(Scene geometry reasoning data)

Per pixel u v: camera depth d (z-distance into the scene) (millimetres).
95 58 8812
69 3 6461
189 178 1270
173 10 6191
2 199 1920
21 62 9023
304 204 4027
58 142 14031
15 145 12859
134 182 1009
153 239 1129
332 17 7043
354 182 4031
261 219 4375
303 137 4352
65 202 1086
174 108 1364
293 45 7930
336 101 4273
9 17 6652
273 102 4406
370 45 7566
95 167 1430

---

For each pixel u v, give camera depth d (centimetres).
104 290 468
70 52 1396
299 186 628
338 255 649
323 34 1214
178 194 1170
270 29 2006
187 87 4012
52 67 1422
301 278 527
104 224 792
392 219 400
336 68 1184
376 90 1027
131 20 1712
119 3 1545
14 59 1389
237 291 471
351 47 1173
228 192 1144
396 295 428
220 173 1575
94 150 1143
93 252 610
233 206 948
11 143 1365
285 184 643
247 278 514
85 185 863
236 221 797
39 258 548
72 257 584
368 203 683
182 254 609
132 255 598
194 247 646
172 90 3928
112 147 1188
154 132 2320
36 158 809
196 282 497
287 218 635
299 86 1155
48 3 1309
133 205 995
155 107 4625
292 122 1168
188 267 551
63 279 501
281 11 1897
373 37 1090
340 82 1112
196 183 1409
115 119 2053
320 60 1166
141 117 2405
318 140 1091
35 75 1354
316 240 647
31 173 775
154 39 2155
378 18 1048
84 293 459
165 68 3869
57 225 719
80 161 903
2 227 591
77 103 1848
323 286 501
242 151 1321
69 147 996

(TASK DETAILS) Please return all lines above in which the string "pixel" is found.

(RESULT OF THE EXERCISE)
Per pixel u v: camera depth d (z-distance into the scene) (millimetres).
For each pixel u v, give camera depth d (centimetres).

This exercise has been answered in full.